Carlos Gustavo Poggio Teixeira, professor de Relações Internacionais da FAAP, ressalta que o momento abre espaço para impactos na já lenta recuperação econômica. “A crise de 2008 trouxe uma narrativa de desintegração na União Europeia e esse contexto pode fragmentar ainda mais o continente”, diz. Uma alternativa contra o extremismo é o combate no plano ideológico. “Mas as democracias não costumam ter muita paciência para lidar com questões estruturais.”

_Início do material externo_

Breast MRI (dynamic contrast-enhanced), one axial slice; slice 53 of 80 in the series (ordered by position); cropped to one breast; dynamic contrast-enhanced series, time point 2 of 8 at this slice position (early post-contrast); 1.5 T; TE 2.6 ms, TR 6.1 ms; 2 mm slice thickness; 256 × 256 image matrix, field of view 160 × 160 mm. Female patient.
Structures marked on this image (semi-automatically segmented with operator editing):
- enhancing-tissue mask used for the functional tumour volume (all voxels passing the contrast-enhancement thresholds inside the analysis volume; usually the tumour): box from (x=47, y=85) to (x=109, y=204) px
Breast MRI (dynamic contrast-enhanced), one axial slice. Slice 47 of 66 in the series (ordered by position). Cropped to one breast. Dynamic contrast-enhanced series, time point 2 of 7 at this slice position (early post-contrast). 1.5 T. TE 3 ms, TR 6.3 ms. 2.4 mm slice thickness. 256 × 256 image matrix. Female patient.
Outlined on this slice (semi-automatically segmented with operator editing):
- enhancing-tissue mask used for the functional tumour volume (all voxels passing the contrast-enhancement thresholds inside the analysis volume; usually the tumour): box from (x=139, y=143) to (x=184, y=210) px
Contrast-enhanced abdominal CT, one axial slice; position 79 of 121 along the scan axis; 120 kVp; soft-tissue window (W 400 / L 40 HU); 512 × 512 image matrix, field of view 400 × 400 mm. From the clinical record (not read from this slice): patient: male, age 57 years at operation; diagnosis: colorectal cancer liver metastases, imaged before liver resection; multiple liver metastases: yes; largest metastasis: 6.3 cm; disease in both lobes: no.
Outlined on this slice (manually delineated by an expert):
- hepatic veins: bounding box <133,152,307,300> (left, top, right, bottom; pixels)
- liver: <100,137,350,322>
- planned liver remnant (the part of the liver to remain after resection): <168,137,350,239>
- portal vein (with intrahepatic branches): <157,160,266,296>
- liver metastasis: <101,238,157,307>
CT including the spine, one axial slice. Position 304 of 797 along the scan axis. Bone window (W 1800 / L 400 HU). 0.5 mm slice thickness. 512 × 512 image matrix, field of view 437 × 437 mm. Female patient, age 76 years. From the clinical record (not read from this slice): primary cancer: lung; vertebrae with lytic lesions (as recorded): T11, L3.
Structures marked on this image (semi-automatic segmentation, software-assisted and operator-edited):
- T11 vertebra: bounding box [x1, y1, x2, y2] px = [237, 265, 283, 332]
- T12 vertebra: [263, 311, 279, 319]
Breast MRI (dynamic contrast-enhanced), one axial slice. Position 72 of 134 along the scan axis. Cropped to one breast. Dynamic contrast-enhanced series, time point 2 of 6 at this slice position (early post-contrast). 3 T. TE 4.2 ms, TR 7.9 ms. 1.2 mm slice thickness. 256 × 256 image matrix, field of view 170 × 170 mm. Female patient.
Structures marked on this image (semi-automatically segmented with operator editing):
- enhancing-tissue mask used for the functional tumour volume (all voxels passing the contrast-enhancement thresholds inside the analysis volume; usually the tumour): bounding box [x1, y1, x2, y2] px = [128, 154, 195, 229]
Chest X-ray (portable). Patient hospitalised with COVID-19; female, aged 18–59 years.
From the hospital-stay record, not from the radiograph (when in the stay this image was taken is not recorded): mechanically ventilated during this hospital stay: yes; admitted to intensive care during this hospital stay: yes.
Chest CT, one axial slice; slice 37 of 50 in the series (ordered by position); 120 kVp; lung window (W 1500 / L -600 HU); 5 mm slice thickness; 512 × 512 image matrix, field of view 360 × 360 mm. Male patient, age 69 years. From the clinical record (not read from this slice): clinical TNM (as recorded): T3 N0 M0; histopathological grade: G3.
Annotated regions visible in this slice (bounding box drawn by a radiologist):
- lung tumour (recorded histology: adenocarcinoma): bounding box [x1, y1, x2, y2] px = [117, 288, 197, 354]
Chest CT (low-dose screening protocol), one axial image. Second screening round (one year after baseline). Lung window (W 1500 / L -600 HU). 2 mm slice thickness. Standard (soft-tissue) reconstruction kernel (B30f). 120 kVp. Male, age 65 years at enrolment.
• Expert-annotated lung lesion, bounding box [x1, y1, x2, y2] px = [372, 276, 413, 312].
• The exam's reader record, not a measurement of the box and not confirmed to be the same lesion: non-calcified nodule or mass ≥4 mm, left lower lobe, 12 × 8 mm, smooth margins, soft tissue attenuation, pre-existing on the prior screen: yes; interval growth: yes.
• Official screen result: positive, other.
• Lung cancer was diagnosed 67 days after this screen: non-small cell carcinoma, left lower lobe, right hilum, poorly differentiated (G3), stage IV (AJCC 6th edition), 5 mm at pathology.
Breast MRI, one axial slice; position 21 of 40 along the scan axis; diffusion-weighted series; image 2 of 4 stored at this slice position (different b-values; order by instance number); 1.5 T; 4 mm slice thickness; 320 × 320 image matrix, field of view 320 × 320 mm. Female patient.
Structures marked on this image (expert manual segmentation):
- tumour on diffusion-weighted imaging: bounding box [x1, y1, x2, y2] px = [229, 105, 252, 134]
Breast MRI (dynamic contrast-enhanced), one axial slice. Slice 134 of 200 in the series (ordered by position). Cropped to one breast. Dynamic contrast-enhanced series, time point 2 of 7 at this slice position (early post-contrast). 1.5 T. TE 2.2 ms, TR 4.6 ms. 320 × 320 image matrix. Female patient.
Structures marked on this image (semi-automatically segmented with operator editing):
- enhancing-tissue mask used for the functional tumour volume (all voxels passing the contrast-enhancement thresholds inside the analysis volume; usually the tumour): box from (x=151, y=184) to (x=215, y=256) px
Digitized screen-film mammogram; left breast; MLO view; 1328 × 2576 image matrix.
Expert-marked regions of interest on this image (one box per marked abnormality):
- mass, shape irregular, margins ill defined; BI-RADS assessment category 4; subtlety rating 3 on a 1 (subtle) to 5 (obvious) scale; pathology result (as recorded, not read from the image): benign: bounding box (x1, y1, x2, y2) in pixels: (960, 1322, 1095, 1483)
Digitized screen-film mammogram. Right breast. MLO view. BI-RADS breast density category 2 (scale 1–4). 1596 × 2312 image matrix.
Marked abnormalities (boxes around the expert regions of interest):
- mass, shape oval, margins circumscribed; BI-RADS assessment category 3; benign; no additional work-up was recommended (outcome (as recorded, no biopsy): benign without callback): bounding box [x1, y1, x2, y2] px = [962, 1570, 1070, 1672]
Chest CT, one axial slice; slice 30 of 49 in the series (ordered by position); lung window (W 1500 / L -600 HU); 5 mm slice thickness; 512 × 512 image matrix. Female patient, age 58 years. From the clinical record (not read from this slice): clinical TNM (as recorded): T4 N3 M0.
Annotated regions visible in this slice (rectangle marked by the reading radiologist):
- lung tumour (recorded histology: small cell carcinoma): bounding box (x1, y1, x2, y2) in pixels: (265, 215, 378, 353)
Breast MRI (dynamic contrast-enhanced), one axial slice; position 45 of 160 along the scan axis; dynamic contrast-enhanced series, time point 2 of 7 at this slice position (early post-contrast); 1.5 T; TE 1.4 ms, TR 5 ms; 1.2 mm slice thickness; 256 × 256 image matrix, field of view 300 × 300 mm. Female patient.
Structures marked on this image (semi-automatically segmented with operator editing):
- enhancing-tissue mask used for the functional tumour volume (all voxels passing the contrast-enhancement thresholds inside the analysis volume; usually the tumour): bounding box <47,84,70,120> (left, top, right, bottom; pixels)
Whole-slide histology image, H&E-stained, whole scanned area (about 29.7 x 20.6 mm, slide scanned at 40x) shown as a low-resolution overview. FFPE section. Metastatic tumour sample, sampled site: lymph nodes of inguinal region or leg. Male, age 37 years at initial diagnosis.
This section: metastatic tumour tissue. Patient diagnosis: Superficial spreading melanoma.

A saída para lidar com esse cenário, segundo Rubens Barbosa, deve passar necessariamente pela resolução dos conflitos na Síria. “A escalada do terrorismo só vai arrefecer com a eliminação da sua causa”, afirma. “Políticas para enfrentar o extremismo precisam contemplar a dificuldade de várias pessoas, provenientes do mundo árabe, se integrarem em suas sociedades de destino”, diz Cristine Zanella, doutora em Relações Internacionais, que morou em Gent, cidade a 30 minutos de Bruxelas, até julho de 2015. Para Argemiro Procópio Filho, as discussões que estão sendo conduzidas em Genebra, a respeito da questão síria, indicam uma luz no fim do túnel. “A inclusão de atores até pouco tempo marginalizados nesse debate, como a Rússia, é positiva”, diz. “O terrorismo não é um desafio restrito à Europa ou ao mundo árabe. Ele é global.”